We consider links-in-links bad wikitext since in HTML, you cannot embed links inside links. All attempts to do that will cause the output to render multiple links. While Parsoid has a linting rule for flagging wikilink-in-extlink scenarios, we don't lint for image-in-extlink scenarios. I'll file a phab task for that.

I am glad to see that some of these very old VE bugs are being worked on, but....

Yes, we know that there are existing Linter errors, and volunteers are working on fixing them by the million. In the meantime, VE should stop making articles worse just by saving them, as demonstrated in the diffs above. That's all we are asking. VE has multiple (very old) bugs like this that just make more work for volunteer gnomes. All we are asking is that VE ignore this text, not try to be clever and fail.

Sorry, I didn't communicate the entirety of why this is not an issue in my previous post.

What I pasted above was Parsoid's behavior when we don't use selective serialization -- just to demonstrate that the issue is indeed the use of links inside links. However, on the production wikis, Parsoid uses selective serialization, i.e. it tries to detect edited portions of the document and only converts only those pieces to new wikitext. So, on all these pages that have these link-in-link or image-in-link wikitext errors, Parsoid will NOT dirty the page simply by saving edits on that page. Otherwise, by now, we would have introduced changes on all the pages that have this error any time someone makes an edit anywhere on the page.
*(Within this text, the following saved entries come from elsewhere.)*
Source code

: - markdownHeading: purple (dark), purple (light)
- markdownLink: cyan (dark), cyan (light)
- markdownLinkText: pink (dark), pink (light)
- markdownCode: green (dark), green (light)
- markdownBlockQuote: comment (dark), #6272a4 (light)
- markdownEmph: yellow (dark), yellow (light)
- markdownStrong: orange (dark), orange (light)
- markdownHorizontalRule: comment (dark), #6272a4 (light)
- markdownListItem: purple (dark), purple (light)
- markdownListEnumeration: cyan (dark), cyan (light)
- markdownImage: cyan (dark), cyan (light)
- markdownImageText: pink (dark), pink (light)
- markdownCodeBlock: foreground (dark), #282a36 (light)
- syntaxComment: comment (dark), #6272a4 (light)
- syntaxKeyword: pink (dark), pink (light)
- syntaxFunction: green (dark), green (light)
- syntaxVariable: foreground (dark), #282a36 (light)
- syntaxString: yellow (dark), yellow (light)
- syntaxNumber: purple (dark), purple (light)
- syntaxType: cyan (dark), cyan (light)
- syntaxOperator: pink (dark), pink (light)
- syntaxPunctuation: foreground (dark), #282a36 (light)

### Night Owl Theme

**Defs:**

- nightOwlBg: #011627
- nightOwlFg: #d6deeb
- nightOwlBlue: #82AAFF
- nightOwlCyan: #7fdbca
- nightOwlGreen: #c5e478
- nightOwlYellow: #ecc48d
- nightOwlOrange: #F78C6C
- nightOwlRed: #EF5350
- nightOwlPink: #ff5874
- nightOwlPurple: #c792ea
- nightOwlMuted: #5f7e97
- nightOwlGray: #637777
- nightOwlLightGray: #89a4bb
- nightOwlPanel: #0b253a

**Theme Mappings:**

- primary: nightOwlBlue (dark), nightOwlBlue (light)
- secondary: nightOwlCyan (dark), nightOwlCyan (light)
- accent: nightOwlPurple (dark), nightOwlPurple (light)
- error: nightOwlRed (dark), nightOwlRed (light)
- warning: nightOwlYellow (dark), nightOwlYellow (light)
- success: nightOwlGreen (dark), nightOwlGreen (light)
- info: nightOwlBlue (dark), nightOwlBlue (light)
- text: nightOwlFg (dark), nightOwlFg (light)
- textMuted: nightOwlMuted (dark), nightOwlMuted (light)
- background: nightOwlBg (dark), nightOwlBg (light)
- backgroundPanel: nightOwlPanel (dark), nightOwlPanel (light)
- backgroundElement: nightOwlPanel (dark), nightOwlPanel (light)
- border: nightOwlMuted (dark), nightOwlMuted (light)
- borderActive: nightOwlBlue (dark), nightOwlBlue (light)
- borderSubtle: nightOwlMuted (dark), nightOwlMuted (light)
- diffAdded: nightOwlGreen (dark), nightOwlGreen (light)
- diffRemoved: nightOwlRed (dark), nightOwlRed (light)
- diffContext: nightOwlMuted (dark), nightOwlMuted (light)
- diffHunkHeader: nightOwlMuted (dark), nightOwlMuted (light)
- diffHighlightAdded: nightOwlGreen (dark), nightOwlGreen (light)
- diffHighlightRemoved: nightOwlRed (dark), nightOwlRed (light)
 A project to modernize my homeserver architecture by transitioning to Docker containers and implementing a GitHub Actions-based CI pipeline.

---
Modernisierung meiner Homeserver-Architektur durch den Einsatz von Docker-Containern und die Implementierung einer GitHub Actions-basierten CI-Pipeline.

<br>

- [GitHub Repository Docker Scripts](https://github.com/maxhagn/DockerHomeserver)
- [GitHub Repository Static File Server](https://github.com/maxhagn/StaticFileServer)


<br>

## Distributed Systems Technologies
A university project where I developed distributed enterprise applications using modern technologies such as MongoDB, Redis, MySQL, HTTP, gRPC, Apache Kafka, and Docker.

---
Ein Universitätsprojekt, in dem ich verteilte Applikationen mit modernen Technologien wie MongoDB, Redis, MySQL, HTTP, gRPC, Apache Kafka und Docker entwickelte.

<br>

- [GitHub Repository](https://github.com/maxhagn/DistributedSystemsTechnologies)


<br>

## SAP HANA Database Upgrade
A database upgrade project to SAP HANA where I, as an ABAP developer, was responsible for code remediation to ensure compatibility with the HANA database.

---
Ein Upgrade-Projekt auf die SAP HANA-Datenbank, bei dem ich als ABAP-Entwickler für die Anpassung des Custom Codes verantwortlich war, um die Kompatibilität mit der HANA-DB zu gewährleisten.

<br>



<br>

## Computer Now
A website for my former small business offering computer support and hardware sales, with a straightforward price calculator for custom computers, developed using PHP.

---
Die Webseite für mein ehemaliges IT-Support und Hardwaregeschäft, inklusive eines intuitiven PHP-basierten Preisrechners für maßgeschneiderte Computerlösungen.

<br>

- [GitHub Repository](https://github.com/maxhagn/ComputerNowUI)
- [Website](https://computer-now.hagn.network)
The only time Parsoid introduces a dirty diff is if you actually edit the content that came from the link-in-link / image-in-link -- as in the examples in this bug report. It is possible that back in 2015, our selective serializer was more crude and might have introduce dirty diffs in a few additional scenarios, but in 2020, it is lot more refined and a lot more bugs have been shaken out.

Here is a mock edit session simulated from my commandline that demonstrates this:

[subbu@earth:~/work/wmf/parsoid] echo -e 'A\n\n[http://foo.bar/some.link [[Foo]] image]' > /tmp/wt
[subbu@earth:~/work/wmf/parsoid] php bin/parse.php < /tmp/wt > /tmp/old.html
[subbu@earth:~/work/wmf/parsoid] sed 's/A<\/p>/EDITED TEXT<\/p>/g;' < /tmp/old.html > /tmp/new.html 
[subbu@earth:~/work/wmf/parsoid] php bin/parse.php --selser --html2wt --oldtextfile /tmp/wt --oldhtmlfile /tmp/old.html < /tmp/new.html > /tmp/edited.wt
[subbu@earth:~/work/wmf/parsoid] diff /tmp/wt /tmp/edited.wt
1c1
< A
---
> EDITED TEXT

So, over there, I edited the opening paragraph that contained the text a and changed it to EDITED TEXT. When i uses the selective serialization algorithm on the edited HTML, you can see that the only change it made was to that paragraph. It did not corrupt the broken image-in-link wikitext .

Hope this that clarifies the matter better.

Thank you for the more detailed answer, the key part of which for me is that this may have been happening way back in 2015 (or possibly still in March 2019, in the diff I provided above, where a new section was added and the unchanged section above it appears to have been modified poorly by Parsoid), but it is probably not happening now. That seems like a valid reason to close this bug. We gnomes will continue to fix the links-in-links errors.